*** Opening Text segment ***
It gets me every time.


----------



## shetira (May 28, 2007)

"Who Let the Dogs Out" by the Baha Men is probably the most obvious.


----------



## DavidN (May 28, 2007)

I'm not sure whether they were originally intended to be, but I think quite a bit of Sonata Arctica's material is a bit furry. The werewolf series in particular, and things like "Blank File" and "Weballergy" unfortunately sound rather too familiar to me.


----------



## Esplender (May 28, 2007)

"I am the walrus, coo coo kachoo"


----------



## Giles_F_Ahrun (May 28, 2007)

Danzig "Wicked Pussycat"

Enter those eyes split back opals
There within eros is manifest
Dark and light soul sworn to no one
Both it's your game and you know it

[chorus]
I like you lots now, I like you better
Walking your catgirls in leashes and leather
I watch you curl up into a circle
Symbol of eternity, wicked pussycat

My fall is starting

Six foot pussycat, I like the way you swing your tail
Big black witch cat, yes, you cast a real strong spell
Feline succubus, got your fangs inside her throat
Wicked pussycat, got your girlslaves all in tow

[chorus]
[Guitar simulates a cat meow 4 times]

Six foot oni cat, I like the way you lick your fur
Evil kittykat, what's it take to hear you purr

[chorus]
----

This and Metallica's "Of Wolf and Man"


----------



## Kris_Reizer (May 28, 2007)

"Pussycat, pussycat,
Whoa-oh-oh-oh-oh-oh"


----------



## TeeGee (May 28, 2007)

Any song by Super Furry Animals.


----------



## brokenfox (May 28, 2007)

Umm...how about Def Leppards "Animal"? I'm not sure that its "furry" but it could be mistaken for furry. 
Or Duran Duran "Hungry Like the Wolf" I don't normally listen to that type of music but I do like this song.

Thats all I can think of right now...

Edit: How could I forget Ted Nugent "Cat Scratch Fever"???

I make the pussy purr with 
The stroke of my hand 
They know they gettin' it from me 
They know just where to go 
When they need their lovin man 
They know I do it for free 

They give me cat scratch fever 
Cat scratch fever


----------



## Cygnus421 (May 28, 2007)

Esplender said:
			
		

> "I am the walrus, coo coo kachoo"
*** Closing Text segment ***
*** Opening Input data ***
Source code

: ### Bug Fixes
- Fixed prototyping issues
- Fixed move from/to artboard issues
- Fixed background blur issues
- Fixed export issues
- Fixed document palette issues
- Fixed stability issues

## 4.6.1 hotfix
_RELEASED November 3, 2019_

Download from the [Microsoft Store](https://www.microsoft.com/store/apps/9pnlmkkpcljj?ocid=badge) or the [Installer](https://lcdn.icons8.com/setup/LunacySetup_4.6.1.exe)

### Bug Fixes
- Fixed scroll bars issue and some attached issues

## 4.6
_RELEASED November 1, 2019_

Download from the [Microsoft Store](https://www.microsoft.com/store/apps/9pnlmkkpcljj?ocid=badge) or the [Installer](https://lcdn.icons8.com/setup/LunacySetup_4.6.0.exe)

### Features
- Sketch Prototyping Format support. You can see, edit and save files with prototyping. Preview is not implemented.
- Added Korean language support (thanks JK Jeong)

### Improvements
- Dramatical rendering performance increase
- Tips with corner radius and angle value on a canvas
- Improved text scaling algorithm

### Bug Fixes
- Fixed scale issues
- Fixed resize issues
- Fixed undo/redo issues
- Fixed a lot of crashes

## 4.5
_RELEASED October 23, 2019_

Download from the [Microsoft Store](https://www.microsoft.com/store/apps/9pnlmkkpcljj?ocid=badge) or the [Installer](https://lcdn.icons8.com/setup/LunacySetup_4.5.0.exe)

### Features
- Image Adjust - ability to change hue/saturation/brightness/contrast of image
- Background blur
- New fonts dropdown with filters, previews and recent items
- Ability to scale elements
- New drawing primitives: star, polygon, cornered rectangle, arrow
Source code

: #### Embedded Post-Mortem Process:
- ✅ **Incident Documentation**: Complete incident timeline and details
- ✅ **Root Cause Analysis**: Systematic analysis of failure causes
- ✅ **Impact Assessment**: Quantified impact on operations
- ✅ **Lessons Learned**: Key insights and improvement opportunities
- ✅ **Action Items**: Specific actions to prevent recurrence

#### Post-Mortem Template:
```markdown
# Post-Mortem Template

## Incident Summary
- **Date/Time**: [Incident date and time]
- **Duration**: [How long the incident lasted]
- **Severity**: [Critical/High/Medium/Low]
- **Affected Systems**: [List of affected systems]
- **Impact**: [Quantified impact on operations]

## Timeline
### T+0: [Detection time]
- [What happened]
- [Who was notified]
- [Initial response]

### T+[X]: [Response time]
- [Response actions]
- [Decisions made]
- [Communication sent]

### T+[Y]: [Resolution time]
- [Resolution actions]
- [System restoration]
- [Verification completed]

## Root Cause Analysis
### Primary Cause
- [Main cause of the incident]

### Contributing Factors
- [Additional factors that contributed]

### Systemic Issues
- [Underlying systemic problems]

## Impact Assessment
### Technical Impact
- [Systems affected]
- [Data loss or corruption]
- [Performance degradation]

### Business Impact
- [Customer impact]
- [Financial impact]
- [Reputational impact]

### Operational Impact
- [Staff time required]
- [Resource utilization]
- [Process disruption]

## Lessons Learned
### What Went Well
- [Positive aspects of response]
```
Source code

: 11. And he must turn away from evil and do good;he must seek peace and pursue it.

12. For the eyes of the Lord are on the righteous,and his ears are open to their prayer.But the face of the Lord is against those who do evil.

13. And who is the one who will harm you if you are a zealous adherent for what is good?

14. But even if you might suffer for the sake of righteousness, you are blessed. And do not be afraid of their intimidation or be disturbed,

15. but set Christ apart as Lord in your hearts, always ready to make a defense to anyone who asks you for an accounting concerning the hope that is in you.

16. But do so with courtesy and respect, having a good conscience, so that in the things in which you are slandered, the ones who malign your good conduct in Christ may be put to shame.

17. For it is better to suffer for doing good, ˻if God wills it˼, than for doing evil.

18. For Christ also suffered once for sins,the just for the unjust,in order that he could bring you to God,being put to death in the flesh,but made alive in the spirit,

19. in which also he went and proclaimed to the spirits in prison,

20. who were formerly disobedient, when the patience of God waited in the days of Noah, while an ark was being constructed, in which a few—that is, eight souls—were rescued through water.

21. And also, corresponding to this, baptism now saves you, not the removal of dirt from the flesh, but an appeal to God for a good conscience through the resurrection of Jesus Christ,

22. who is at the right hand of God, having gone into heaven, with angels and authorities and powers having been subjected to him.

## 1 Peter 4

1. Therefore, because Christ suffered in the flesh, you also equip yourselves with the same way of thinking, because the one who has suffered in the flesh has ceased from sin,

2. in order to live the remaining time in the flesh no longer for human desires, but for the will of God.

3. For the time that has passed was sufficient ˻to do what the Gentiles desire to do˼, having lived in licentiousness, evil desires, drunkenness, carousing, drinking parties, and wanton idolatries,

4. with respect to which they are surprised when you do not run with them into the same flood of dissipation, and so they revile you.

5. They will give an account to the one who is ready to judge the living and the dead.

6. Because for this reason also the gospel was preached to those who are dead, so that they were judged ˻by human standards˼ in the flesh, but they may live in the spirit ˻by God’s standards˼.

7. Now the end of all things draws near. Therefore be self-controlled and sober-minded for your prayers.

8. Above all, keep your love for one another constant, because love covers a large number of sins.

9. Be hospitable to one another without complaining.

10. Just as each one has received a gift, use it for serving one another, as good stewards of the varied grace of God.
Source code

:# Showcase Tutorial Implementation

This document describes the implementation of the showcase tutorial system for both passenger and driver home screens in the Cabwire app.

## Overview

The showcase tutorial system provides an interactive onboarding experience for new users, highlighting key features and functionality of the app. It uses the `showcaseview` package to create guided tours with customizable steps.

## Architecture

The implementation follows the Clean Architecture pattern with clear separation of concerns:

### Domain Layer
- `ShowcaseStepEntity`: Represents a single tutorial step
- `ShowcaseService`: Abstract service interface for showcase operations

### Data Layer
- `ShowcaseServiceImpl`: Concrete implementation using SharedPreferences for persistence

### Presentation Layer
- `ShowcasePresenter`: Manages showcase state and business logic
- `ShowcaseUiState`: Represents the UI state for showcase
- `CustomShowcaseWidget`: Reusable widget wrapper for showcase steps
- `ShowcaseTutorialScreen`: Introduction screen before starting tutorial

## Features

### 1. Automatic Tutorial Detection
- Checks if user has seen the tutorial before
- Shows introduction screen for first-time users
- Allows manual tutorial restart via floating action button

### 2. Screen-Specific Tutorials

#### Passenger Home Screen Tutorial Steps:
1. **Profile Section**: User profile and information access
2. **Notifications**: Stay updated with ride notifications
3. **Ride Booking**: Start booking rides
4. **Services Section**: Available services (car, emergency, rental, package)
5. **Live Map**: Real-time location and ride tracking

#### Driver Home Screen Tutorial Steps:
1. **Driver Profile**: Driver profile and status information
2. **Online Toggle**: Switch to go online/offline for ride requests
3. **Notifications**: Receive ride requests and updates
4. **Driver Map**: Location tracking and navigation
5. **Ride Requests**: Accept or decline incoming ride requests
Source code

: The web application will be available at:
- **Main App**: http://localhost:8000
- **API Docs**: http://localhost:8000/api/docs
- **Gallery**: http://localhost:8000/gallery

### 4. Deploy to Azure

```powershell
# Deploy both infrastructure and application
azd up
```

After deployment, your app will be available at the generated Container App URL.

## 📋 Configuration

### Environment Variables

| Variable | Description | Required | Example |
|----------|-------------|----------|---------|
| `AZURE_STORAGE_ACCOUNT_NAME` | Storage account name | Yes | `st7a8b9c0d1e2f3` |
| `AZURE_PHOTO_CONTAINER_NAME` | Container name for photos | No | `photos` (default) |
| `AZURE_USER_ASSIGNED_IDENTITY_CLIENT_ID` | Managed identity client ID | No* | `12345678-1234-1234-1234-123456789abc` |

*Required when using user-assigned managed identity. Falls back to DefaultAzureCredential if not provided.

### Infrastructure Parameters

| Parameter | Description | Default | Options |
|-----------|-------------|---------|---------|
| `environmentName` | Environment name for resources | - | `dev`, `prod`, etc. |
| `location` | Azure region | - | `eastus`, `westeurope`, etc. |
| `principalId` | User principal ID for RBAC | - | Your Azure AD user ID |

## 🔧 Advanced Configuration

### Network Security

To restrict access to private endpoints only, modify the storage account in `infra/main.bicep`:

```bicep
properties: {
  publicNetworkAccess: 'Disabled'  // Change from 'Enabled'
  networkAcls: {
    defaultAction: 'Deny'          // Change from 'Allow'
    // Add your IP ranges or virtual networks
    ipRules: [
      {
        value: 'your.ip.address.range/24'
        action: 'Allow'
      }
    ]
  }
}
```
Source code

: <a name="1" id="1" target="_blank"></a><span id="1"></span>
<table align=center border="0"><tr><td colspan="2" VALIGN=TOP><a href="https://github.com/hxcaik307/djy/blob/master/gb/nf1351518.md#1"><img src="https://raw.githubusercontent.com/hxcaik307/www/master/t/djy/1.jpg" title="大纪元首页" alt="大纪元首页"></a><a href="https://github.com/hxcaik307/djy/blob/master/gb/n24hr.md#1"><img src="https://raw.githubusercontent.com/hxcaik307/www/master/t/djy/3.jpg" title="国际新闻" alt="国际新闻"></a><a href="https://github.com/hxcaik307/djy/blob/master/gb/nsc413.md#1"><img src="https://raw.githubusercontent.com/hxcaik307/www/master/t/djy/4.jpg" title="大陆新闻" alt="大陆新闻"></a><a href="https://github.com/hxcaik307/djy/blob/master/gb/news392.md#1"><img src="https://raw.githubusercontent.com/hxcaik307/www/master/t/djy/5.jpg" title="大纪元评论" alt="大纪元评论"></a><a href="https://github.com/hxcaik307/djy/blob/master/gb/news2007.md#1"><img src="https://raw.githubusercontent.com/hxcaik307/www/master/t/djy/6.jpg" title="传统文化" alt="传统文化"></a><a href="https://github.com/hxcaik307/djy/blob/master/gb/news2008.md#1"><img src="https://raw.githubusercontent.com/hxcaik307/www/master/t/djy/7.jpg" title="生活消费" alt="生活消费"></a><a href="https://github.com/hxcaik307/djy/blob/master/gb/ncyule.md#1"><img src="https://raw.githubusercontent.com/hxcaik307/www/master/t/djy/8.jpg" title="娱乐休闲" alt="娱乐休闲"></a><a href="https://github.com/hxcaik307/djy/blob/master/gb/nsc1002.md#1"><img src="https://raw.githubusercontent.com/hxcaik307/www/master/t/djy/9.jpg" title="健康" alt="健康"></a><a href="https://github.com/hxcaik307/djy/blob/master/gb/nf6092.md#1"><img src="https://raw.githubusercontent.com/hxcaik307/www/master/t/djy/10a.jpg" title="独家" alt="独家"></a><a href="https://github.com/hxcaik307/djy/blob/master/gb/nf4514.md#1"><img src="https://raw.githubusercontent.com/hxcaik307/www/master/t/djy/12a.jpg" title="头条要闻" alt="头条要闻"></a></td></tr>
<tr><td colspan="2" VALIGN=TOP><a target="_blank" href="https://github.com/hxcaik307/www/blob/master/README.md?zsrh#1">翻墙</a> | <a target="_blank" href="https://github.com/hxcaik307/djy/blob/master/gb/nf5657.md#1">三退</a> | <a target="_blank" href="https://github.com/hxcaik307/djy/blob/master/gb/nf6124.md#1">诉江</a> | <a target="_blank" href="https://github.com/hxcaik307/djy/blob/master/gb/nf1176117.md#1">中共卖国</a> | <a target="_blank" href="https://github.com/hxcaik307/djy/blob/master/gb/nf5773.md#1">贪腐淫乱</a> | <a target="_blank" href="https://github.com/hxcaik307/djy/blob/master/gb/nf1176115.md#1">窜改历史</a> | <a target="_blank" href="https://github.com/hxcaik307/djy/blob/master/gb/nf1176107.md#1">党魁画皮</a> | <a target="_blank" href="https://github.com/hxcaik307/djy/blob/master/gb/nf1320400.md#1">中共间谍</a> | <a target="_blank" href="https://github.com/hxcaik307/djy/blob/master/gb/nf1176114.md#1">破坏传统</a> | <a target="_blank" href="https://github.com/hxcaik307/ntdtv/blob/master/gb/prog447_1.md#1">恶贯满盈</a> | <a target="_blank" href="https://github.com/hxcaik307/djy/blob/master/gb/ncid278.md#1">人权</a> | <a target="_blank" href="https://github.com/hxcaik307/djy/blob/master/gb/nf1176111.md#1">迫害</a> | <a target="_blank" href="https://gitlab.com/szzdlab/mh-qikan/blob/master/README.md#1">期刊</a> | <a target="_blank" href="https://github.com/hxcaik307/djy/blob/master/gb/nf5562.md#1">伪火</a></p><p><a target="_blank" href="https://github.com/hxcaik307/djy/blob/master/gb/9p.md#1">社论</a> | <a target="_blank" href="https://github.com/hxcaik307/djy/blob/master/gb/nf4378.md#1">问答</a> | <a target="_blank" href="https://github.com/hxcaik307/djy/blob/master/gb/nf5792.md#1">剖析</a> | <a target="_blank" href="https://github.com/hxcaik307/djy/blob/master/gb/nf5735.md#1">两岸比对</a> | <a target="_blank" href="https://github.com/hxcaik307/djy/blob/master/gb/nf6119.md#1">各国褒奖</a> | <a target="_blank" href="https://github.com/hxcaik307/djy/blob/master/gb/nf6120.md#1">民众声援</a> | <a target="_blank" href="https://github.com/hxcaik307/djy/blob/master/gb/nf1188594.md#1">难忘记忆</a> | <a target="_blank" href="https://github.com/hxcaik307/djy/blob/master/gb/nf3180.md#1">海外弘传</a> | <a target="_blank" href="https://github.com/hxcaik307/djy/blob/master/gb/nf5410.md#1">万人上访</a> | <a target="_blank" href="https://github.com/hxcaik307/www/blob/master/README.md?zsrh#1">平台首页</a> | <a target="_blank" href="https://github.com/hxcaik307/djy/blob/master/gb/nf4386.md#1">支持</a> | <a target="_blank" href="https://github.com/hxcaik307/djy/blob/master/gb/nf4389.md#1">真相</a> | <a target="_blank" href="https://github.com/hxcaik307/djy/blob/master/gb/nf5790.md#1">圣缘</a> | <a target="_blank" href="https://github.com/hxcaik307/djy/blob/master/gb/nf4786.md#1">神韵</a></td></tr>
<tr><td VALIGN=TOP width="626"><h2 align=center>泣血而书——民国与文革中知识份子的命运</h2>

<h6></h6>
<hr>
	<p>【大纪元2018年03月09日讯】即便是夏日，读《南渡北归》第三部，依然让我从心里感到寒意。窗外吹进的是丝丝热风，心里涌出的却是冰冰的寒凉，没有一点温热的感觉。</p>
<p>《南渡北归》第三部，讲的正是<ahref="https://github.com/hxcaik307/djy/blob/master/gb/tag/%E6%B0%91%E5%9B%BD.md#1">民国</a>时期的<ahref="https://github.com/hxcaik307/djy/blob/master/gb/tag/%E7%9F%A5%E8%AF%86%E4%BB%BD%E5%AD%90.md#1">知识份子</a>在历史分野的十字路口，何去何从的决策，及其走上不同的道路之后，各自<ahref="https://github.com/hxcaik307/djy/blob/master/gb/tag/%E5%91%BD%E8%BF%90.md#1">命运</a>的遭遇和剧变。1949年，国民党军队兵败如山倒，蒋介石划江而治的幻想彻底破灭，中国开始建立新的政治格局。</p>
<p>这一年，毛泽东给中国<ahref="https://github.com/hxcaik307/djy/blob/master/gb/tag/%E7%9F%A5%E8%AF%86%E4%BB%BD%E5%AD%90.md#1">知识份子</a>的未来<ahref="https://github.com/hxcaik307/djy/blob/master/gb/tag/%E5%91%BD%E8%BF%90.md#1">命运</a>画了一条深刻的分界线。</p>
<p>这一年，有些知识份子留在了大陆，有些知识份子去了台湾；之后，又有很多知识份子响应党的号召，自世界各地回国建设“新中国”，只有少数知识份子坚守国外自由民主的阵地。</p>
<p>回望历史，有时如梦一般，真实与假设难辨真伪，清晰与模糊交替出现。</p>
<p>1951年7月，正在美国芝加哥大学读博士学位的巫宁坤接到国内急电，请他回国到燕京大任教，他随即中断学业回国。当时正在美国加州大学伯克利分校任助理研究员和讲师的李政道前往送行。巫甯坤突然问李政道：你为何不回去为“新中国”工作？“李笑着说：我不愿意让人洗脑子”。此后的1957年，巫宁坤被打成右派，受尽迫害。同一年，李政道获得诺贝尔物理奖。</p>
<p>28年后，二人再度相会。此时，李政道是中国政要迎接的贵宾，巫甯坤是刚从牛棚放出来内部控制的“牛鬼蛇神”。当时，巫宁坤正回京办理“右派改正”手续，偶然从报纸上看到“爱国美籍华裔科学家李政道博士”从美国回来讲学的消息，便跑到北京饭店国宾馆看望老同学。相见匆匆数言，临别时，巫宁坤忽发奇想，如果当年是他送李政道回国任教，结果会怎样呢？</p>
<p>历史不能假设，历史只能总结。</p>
*** Closing Input data ***
Aim of the task >>
Can you resume the forum thread about songs that seem furry, picking up right after the last line shown?

Expected answer >>
it's goo-goo-Kachoob

-----

now that I'm done being a dick... I've heard this song by Steve Vai called "The Animal."Â Â It's a funked out rock song that kicks ass!Â Â Even though there's no lyrics, the dirtiness of it gives the impression of being primative and not giving a damn what people have to say about you...Â Â sometimes the best songs have no words because you can put your own meaning to them.

Ive contemplated writing lyrics for a song that depicts what it's like to be a furry, but i dont know where to start...


----------



## sgolem (May 29, 2007)

Cygnus421 said:
			
		

> Esplender said:
> 
> 
> 
> ...



Especially since they basically wear fursuits in the video, I suppose it would be very much so.  F'in love this song. 


I said this the last time there was a topic like this, but Pedestrian Wolves by Oingo Boingo would probably be the among most "furry" songs out there.  Here's the song with a bunch of movies cut to it for some reason.
http://www.youtube.com/watch?v=25VZKPFgLYA


----------



## Anea (May 29, 2007)

Any song from the Lion King movies. Also, the song by Guns N' Roses " Welcome to the Jungle" X3 my boyfriend loves that song. It's very predatory in nature :3


----------



## evil_ed667 (May 29, 2007)

Very good choices, yes!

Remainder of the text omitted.